#### [Your instructions]
In the entries below, some lines contain "serif"; work out how many and answer with the figure only.

-------

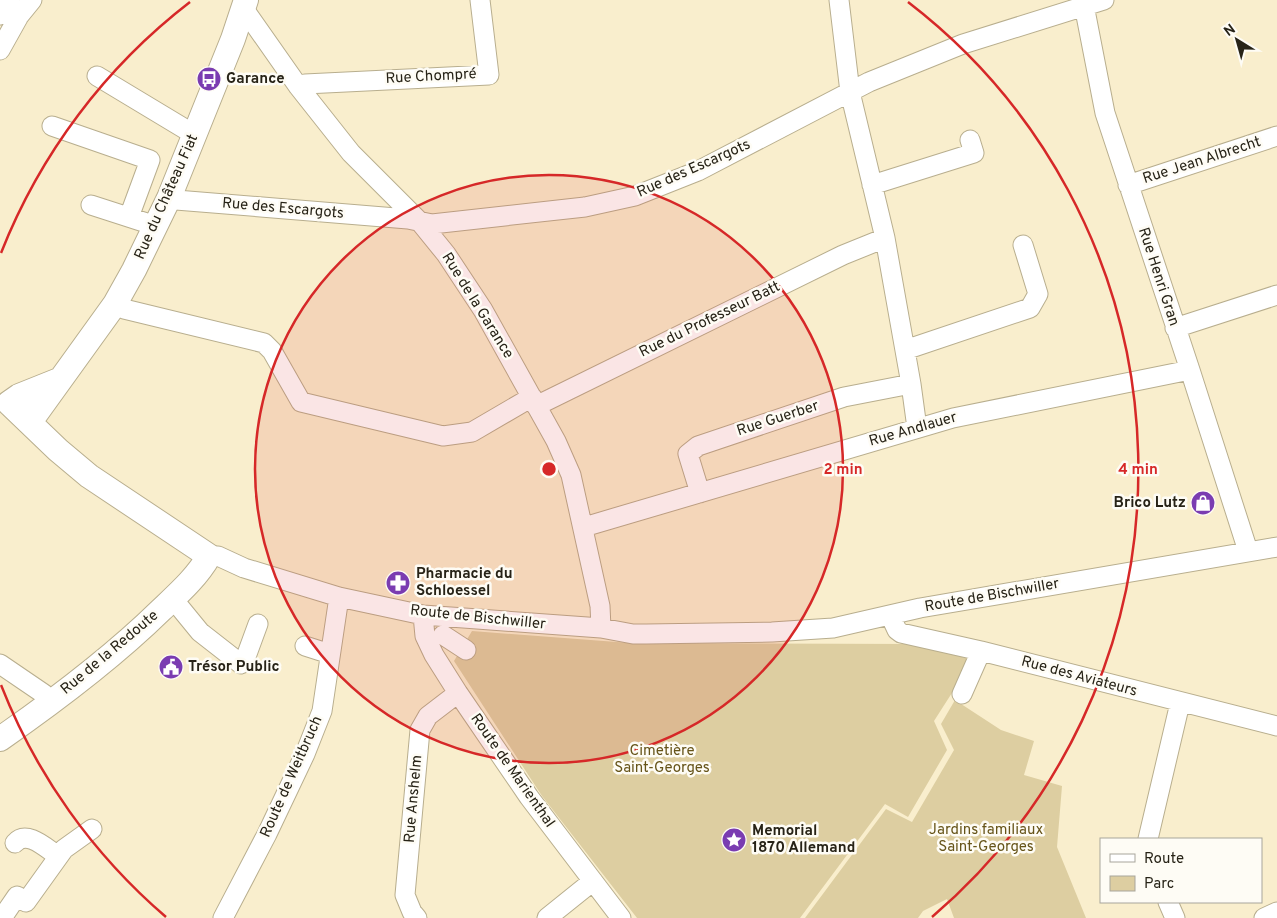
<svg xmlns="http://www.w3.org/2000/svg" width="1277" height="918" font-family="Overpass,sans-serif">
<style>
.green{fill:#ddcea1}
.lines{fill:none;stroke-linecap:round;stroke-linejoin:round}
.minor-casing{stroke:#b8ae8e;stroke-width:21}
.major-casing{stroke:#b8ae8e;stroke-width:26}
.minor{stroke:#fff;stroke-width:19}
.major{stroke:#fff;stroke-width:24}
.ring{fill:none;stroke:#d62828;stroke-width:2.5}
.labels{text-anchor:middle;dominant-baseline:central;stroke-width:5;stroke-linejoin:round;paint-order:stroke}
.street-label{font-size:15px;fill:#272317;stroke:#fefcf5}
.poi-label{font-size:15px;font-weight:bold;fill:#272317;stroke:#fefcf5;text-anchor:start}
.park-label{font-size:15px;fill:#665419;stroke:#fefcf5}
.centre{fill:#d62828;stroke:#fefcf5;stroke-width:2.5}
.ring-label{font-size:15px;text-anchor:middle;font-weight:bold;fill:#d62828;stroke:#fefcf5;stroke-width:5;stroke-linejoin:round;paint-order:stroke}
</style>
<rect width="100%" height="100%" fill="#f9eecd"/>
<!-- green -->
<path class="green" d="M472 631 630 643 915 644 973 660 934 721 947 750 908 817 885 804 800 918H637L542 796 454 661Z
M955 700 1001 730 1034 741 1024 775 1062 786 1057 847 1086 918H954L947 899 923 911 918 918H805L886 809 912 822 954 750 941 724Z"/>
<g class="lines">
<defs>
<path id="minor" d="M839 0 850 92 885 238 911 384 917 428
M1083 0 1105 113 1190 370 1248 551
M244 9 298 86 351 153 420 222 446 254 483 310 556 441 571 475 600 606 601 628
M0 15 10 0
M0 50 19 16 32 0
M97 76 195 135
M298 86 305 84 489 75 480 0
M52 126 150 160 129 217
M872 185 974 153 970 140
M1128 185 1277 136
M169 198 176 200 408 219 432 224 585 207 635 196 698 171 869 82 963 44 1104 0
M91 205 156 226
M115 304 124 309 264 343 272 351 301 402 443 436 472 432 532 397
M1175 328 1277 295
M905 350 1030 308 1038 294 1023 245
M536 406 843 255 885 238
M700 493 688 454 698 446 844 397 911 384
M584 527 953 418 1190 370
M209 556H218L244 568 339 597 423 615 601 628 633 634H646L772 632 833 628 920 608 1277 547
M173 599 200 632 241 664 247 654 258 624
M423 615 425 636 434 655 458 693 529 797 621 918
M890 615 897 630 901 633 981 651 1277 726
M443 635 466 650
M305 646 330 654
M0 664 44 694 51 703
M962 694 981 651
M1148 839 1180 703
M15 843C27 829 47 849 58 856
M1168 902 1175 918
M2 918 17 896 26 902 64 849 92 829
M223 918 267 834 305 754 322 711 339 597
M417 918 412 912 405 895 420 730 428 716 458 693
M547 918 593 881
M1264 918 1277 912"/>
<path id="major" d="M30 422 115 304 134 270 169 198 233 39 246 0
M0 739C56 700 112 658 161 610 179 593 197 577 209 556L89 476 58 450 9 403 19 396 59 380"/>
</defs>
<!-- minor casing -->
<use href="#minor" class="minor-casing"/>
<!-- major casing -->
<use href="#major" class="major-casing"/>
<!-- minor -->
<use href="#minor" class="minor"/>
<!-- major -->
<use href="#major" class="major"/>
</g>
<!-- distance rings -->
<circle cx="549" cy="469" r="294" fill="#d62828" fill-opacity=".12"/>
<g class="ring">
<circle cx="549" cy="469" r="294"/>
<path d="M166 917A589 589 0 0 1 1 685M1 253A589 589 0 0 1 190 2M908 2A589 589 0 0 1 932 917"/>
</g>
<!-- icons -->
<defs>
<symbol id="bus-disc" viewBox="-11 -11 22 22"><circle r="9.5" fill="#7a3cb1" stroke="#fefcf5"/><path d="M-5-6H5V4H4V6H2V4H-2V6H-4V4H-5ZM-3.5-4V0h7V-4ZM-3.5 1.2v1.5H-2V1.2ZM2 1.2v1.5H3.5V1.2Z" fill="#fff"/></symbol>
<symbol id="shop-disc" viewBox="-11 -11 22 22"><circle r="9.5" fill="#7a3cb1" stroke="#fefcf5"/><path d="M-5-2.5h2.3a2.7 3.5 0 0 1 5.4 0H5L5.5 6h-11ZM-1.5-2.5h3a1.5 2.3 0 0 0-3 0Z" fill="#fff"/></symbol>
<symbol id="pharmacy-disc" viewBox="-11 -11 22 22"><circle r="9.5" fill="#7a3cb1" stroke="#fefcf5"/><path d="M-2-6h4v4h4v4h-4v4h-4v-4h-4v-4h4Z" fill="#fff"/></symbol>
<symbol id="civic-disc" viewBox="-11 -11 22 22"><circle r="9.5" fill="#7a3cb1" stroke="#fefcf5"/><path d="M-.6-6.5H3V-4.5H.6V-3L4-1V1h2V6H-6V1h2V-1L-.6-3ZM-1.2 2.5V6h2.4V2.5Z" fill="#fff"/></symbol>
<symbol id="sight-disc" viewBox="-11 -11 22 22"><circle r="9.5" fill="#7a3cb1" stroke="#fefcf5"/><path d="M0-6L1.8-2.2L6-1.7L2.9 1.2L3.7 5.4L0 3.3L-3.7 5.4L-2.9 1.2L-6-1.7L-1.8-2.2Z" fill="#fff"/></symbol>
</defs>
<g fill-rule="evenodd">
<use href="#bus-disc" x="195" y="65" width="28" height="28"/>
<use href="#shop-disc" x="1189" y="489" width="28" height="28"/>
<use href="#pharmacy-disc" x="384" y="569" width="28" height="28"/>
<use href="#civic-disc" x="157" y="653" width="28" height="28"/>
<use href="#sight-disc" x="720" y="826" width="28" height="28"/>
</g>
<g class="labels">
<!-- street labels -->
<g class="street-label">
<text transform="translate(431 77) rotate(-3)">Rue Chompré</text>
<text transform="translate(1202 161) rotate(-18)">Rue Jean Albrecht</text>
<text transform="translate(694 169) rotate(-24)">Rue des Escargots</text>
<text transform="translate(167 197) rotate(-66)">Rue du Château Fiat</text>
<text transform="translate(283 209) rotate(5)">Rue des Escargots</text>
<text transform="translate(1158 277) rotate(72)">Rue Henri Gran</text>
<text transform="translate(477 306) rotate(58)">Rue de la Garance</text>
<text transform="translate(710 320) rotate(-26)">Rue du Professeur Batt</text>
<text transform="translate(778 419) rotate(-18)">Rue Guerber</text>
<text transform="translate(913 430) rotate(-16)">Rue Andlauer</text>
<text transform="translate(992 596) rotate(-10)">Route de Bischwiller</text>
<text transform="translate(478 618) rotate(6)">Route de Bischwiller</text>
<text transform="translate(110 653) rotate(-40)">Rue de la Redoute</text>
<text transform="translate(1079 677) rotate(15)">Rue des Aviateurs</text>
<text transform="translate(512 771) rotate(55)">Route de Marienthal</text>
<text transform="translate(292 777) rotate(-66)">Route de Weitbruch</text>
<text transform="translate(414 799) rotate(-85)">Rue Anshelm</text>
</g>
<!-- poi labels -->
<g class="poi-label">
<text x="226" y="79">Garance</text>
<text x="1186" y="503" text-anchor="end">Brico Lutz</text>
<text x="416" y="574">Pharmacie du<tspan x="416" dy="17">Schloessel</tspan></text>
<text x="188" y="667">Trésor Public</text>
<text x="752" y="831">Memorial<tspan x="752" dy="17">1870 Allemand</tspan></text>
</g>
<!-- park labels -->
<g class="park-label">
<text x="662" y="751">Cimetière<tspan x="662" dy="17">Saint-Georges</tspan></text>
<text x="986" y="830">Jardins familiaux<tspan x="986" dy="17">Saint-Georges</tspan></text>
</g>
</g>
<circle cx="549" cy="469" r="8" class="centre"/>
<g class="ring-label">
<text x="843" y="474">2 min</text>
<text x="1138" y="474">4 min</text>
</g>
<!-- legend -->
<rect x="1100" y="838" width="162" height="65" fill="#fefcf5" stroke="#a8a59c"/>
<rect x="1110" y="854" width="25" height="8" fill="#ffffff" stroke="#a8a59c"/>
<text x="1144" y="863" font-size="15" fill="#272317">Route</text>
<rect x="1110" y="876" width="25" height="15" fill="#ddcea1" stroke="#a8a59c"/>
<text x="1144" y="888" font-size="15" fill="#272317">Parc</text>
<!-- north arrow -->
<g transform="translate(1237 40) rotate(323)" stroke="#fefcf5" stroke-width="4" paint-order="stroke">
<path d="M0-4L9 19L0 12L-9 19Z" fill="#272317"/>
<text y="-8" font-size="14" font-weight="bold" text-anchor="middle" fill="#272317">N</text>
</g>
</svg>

-------

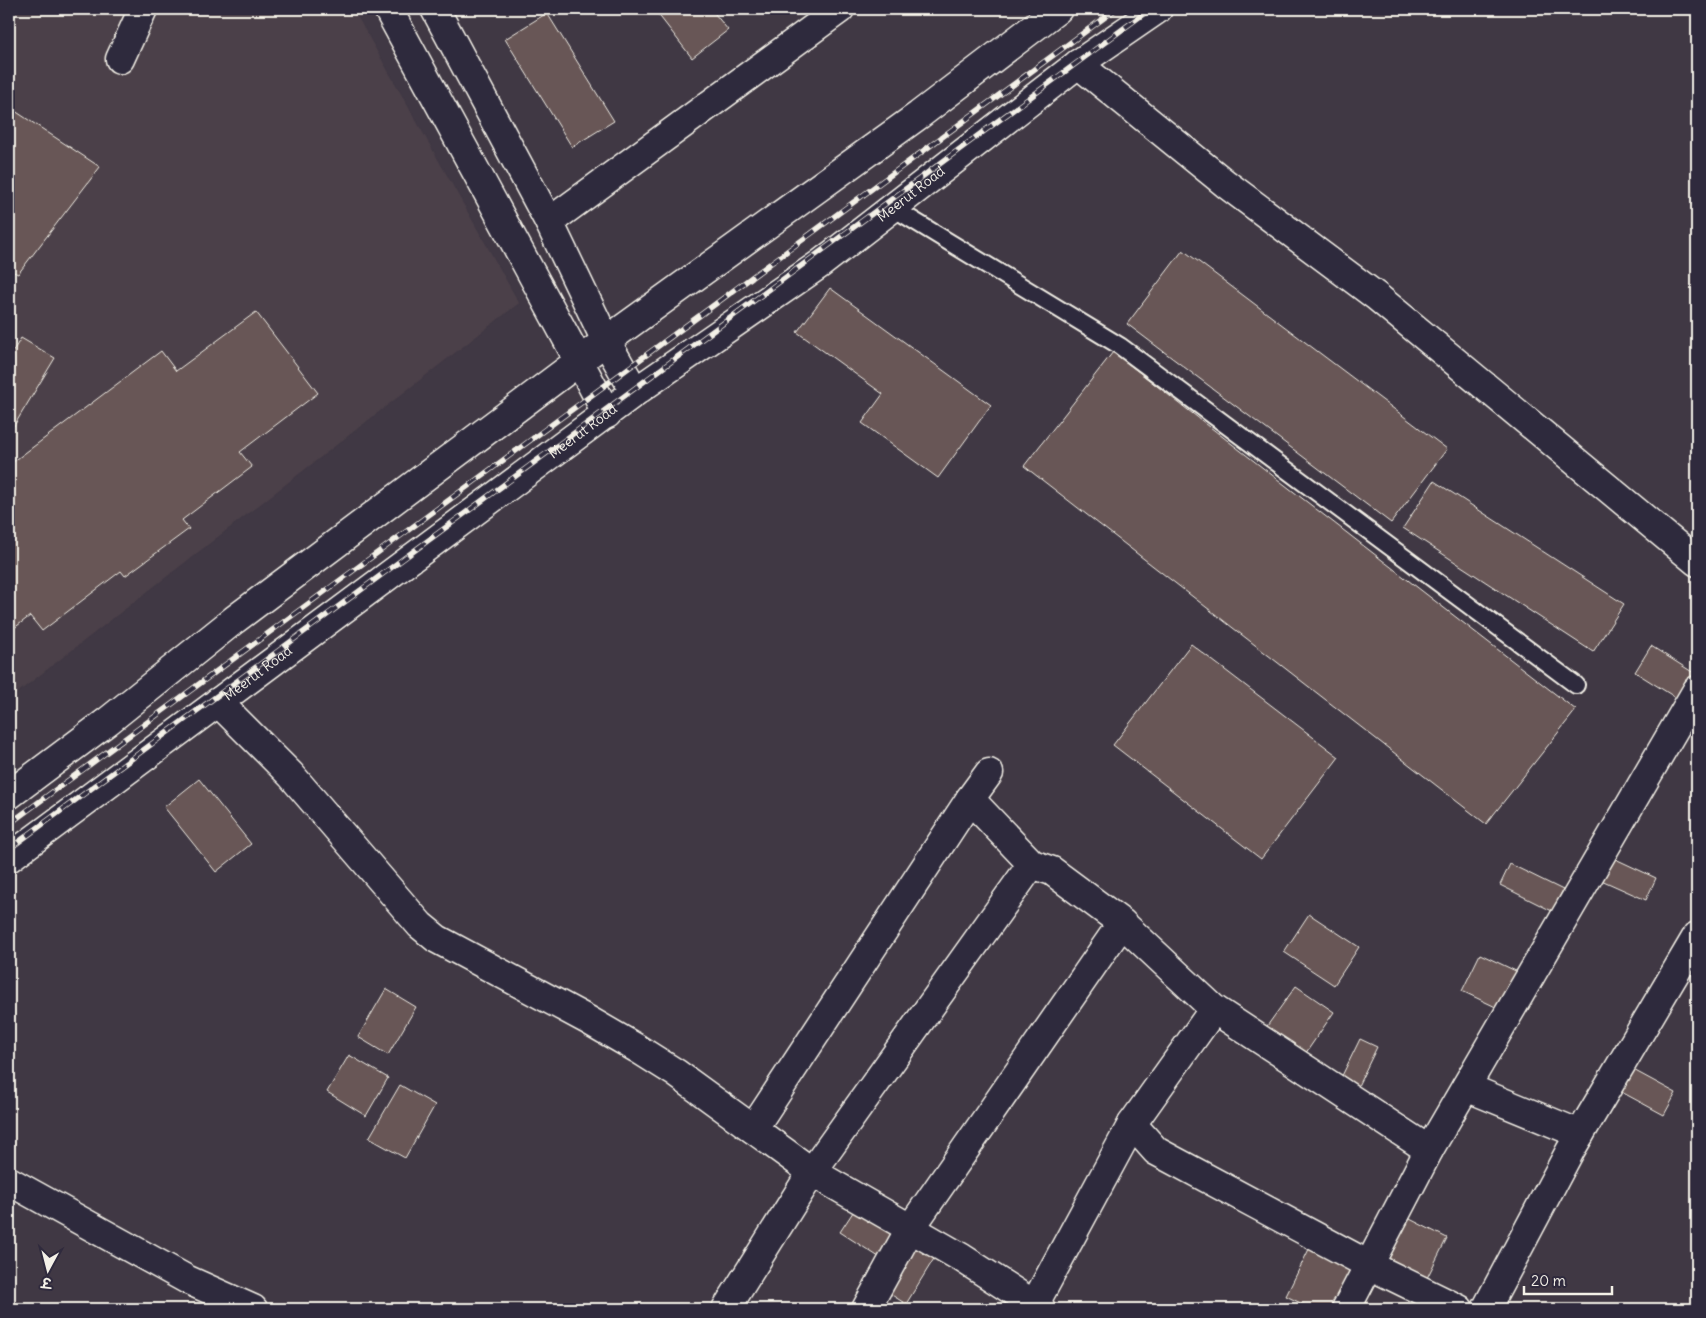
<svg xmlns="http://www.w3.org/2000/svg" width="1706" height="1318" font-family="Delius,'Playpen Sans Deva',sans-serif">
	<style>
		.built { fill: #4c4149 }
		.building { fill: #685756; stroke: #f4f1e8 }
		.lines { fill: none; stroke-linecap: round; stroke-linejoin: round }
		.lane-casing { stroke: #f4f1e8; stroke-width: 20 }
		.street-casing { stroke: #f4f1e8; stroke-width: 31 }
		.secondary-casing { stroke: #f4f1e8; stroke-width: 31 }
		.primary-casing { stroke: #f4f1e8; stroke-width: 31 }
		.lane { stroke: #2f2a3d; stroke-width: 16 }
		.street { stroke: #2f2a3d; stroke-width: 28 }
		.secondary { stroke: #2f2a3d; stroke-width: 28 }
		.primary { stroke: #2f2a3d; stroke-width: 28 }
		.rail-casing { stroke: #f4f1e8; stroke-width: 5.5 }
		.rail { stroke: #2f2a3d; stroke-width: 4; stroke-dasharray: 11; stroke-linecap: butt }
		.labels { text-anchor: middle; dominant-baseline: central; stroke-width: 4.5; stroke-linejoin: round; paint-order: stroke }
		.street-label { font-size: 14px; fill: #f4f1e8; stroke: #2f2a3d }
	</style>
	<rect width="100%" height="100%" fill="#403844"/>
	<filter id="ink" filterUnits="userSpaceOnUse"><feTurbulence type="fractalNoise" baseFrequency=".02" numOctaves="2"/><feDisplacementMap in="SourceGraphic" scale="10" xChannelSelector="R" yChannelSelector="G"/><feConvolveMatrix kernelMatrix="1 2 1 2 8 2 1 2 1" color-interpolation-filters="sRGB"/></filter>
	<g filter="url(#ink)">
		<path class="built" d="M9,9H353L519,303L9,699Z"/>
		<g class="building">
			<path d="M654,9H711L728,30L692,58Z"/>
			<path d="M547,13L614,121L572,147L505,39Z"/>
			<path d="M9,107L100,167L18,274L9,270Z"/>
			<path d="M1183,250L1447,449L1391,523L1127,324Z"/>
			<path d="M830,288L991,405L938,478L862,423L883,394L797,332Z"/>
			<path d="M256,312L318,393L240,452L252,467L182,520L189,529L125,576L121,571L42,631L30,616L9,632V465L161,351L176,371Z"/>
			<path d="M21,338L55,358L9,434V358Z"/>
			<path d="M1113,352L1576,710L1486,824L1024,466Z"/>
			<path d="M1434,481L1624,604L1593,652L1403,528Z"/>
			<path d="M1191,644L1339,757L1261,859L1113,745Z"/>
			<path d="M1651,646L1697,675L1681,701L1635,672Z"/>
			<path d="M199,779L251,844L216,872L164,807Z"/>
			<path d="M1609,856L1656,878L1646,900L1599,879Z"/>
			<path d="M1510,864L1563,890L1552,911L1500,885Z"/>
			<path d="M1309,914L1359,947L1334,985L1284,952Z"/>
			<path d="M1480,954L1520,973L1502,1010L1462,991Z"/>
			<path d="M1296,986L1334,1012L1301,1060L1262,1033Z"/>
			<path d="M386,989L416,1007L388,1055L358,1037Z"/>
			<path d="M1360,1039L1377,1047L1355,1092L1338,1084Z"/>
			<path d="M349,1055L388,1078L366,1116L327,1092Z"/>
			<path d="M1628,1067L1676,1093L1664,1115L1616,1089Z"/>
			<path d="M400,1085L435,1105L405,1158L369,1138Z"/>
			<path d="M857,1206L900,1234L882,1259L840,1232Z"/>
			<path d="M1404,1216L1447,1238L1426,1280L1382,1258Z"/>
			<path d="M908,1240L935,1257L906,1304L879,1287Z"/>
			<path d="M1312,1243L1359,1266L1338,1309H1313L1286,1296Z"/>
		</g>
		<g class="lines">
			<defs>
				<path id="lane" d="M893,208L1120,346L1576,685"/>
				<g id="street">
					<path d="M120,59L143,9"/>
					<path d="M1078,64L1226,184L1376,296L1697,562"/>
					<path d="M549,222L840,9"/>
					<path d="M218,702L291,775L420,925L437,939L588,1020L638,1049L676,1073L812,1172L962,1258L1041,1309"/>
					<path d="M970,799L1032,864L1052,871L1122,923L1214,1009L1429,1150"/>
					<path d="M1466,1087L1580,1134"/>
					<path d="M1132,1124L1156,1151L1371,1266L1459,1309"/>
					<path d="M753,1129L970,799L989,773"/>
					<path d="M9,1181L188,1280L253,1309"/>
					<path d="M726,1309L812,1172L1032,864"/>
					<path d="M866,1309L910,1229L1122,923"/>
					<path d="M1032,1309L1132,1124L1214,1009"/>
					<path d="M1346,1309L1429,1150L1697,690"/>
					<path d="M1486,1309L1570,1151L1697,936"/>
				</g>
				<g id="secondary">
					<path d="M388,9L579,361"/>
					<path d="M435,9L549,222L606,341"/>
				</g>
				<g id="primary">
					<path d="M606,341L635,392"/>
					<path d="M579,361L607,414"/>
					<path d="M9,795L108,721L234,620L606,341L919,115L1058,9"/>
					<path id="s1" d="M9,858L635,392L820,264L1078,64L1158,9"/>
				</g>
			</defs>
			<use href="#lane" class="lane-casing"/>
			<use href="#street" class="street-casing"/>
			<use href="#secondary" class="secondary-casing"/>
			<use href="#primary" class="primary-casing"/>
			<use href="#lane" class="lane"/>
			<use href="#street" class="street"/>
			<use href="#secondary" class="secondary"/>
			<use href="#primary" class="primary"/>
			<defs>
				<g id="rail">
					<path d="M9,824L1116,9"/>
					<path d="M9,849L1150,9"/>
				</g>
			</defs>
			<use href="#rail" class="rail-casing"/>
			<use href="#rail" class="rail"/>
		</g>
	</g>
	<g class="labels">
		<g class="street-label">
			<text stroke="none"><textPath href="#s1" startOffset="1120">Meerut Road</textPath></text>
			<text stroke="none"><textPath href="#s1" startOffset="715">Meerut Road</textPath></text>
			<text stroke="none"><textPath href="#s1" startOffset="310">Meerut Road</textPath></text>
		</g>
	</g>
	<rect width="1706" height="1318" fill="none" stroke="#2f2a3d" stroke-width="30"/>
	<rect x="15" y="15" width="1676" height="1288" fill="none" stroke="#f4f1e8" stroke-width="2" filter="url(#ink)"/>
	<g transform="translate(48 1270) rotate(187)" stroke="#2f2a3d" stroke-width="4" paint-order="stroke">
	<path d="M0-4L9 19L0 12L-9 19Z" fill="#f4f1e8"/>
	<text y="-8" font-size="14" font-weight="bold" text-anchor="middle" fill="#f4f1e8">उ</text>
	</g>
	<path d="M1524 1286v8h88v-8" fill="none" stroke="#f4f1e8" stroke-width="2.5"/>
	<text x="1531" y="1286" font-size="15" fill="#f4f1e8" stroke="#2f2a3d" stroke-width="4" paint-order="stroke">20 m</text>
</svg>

-------

#### [Worked solution]
2